A new study, published in the Journal of Perinatology, looks at the factors that predict post-traumatic stress disorder (PTSD) in new mothers.
Frustratingly, I can’t link to the full article, as it requires payment. I can only link to the abstract, which is short, but tantalising.
The authors compared the incidence of PTSD in women whose babies were in the neonatal intensive-care unit (NICU), which is where very premature or sick babies are placed after birth. They found that a quarter (25%) of these mothers experienced PTSD, compared with nine percent of the mothers whose babies were healthy. (Nine percent is still a lot – the figure most commonly given for the rate of PTSD after birth is between one and three percent.)
There are all sorts of interesting questions to ask about this (How many mothers were included in the study? What other factors did they look at? How did they define PTSD?) that for now will remain unanswered. But the knowledge that one in four women with a very premature or sick baby will develop symptoms of PTSD is startling.

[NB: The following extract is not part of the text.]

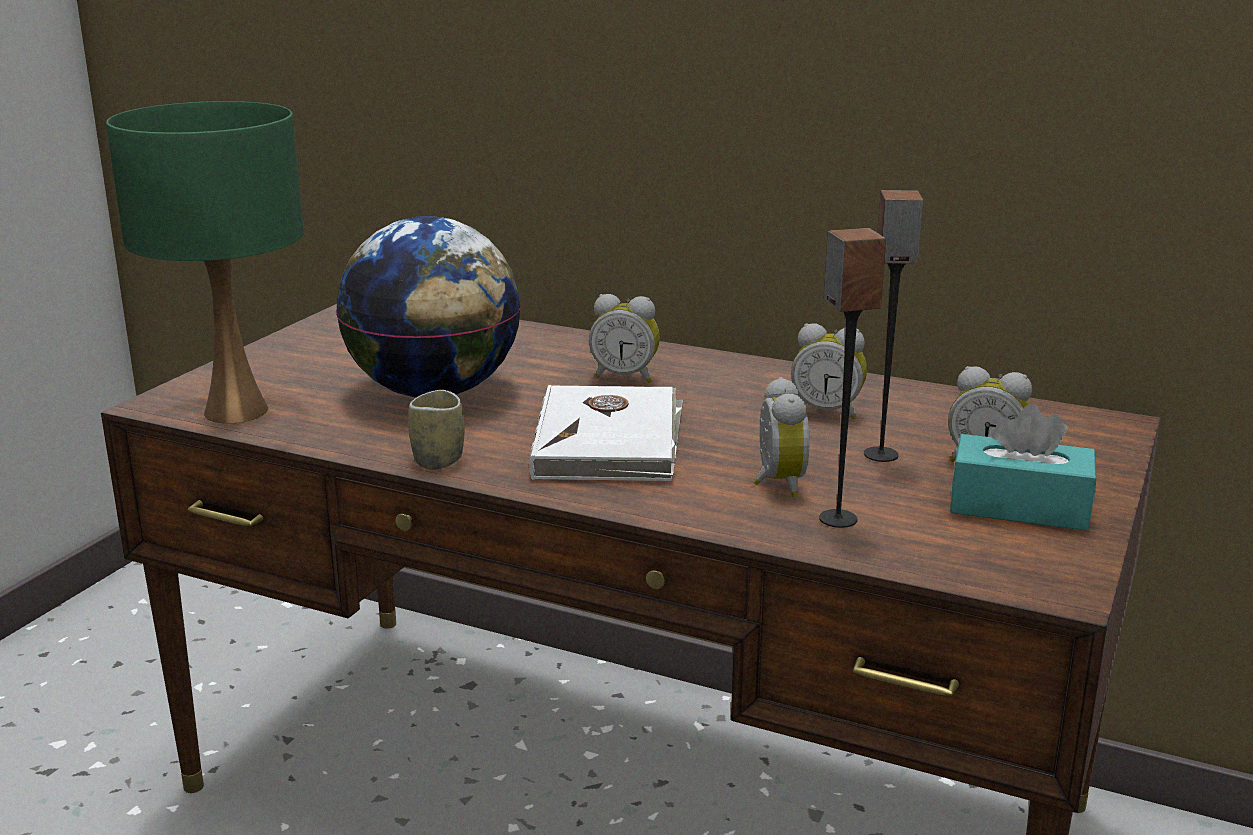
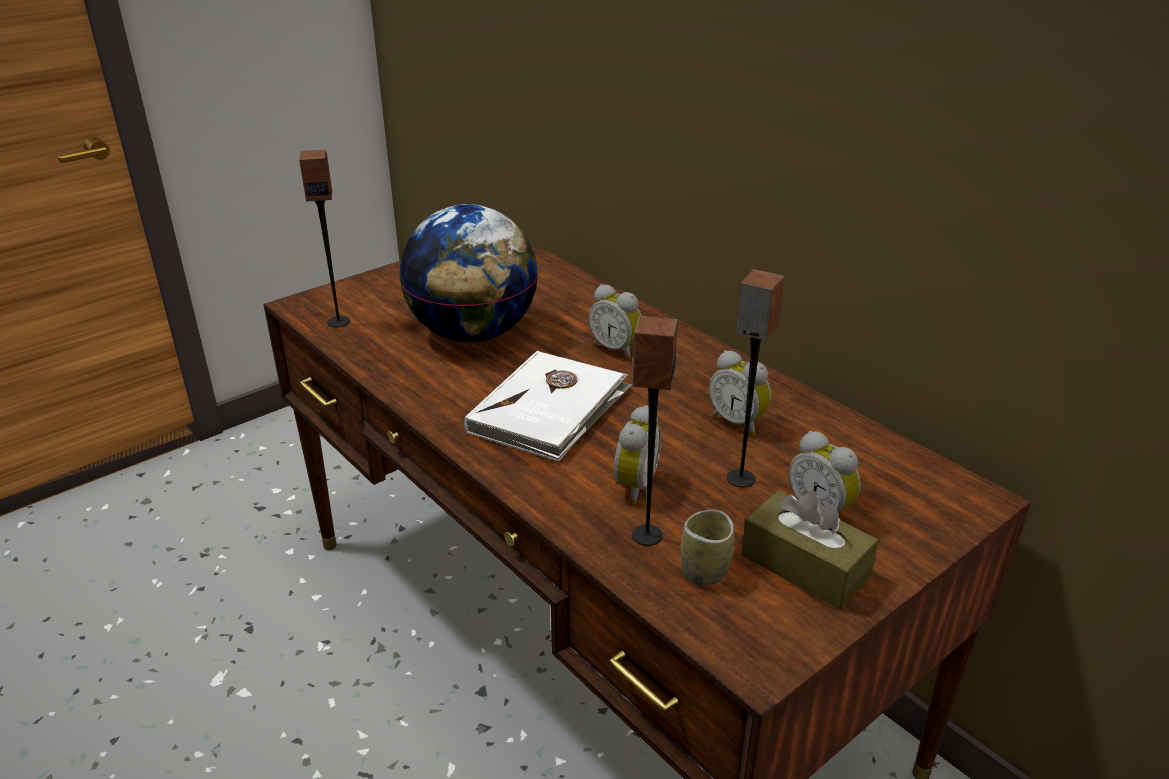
camera: 25 degrees right, 10 degrees up
green table lamp [106,101,304,424] -> speaker [299,150,350,327]
cup [408,390,465,470] -> cup moved to [681,509,734,586]
turquoise tissue box [950,404,1096,531] -> brown tissue box [741,491,879,609]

The authors conclude by recommending that mothers of “high-risk infants” (ie newborns who are very ill) are regularly screened for PTSD.
While health professionals are now much more alert to the possibility of postnatal depression in new mothers, they are less likely to spot that they might have PTSD. This study provides valuable evidence that PTSD is very common, particularly among high-risk groups – and health professionals need to watch out for it.